No. 11 – NLEX Road Warriors
- Position: Small forward / shooting guard
- League: PBA

Personal information
- Born: July 16, 1993 (age 32) Vallejo, California, U.S.
- Nationality: Filipino / American
- Listed height: 6 ft 3 in (1.91 m)
- Listed weight: 180 lb (82 kg)

Career information
- High school: St. Patrick-St. Vincent (Vallejo, California)
- College: San Francisco State (2011–2013)
- PBA draft: 2017: 1st round, 6th overall pick
- Drafted by: GlobalPort Batang Pier
- Playing career: 2017–present

Career history
- 2017–2019: Magnolia Hotshots
- 2019–2022: Alaska Aces
- 2022–2023: San Miguel Beermen
- 2023–present: NLEX Road Warriors

Career highlights
- 2× PBA champion (2018 Governors', 2022 Philippine); PBA All-Rookie Team (2018);

= Robbie Herndon =

Filipino-American basketball player

Robert Conrad Dixon Herndon Jr. (born July 16, 1993) is a Filipino-American professional basketball player for the NLEX Road Warriors of the Philippine Basketball Association (PBA). The GlobalPort Batang Pier selected him as the sixth overall pick in the 2017 PBA draft.

== High school career ==
Herndon was a three-year varsity player. In his senior year, he scored 17 points in the third quarter to lead his team to a win over Arcata. He then had a game-winning layup against Sacred Heart Prep. He averaged 20.2 points,11.2 rebounds, and 1.8 steals that year. His head coach, Derek Walker called him "the best basketball player to come through St. Patrick's".

Herndon chose to play for the San Francisco State Gators, as it would allow his mother to watch his games. He was also recruited by San Beda, a Filipino university, and Utah, an NCAA Division I Pac-12 university.

Aside from basketball, Herndon was also a high school football athlete. He had 10 touchdowns and nearly 800 receiving yards in his senior season.

== College career ==
Herndon only played two years with San Francisco State. He got his season high of 17 points to go with a team-high five rebounds, two assists, and two steals in a win over Cal State Dominguez Hills.

In his final year with SF State, Herndon tied his college career-high of 21 points to go with six rebounds in 46 minutes as they lost in triple overtime to Dominican. Later that season, he had 14 points, four rebounds, and two steals in a win over Cal State Monterey Bay. He helped them reach the CCAA semifinals where they lost to Cal Poly Pomona. After that season, he stopped playing basketball and focused on his studies. He graduated as a criminal justice major.

........

WHAT IS EXPECTED -> Carry on the text about basketball player Robbie Herndon from the point where it stops. You can leave the dataset entries aside; they play no part here.

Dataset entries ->

........

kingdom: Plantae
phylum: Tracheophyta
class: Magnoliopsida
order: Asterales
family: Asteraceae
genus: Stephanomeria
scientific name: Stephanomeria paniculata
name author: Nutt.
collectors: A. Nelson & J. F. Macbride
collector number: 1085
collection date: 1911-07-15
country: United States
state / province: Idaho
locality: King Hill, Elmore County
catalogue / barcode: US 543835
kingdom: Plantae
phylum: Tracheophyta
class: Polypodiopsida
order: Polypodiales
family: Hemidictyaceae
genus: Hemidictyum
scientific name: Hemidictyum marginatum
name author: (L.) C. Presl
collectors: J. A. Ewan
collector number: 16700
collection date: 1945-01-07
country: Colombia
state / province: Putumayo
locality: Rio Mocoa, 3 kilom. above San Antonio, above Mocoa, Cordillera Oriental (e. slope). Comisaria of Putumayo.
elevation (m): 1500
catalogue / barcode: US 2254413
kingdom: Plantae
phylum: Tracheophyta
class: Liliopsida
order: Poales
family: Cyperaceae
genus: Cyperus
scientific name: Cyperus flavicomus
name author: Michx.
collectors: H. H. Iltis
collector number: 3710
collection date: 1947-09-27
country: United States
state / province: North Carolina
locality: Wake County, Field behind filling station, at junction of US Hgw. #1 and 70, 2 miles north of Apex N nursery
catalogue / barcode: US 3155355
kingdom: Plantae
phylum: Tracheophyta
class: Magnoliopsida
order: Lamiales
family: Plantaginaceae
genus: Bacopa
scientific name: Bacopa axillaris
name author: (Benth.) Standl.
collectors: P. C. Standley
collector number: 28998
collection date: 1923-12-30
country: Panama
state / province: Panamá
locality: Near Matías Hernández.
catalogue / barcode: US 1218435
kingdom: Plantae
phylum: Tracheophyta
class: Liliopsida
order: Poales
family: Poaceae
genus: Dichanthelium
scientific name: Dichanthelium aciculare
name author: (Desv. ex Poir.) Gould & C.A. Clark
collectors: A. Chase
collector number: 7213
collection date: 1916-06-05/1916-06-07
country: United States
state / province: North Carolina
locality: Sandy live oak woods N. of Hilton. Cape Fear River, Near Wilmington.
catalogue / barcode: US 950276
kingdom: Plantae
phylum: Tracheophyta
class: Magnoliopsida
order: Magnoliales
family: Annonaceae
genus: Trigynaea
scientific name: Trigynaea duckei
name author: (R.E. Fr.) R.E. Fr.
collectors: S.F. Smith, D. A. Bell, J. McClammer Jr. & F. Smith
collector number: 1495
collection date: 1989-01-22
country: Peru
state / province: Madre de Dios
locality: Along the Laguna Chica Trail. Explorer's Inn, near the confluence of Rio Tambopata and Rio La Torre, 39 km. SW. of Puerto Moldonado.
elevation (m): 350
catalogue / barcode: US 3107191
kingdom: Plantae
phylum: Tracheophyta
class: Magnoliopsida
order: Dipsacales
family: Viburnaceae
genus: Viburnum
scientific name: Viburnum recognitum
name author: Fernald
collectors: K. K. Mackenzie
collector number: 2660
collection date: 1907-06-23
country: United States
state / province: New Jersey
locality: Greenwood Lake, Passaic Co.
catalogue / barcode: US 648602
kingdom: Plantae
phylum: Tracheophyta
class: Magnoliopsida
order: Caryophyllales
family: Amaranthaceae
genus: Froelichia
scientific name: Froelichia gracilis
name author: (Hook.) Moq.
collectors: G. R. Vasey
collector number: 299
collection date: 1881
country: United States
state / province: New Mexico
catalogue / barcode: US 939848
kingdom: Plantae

........

ANSWER BOX ->
=== College statistics ===

| Year | Team | GP | MPG | FG% | 3P% | FT% | RPG | APG | SPG | BPG | PPG |
| 2011–12 | SFSU | 26 | 17.3 | .410 | .413 | .740 | 3.0 | .9 | .8 | .2 | 5.8 |
| 2012–13 | 22 | 21.8 | .344 | .203 | .719 | 2.8 | .9 | .5 | .0 | 6.5 |
| Career |  | 48 | 19.4 | .372 | .291 | .732 | 2.9 | .9 | .7 | .1 | 6.2 |

== Amateur career ==
When Herndon stopped playing basketball, he considered becoming a fireman. After getting his degree, he decided to try basketball once again and moved from California to Manila. In 2016, he won first place in the Manila Red Bull King of the Rock qualifier, beating out retired former PBA MVP Willie Miller. However, he opted to focus on pursuing a basketball career in the PBA, and Miller took his place in the tournament.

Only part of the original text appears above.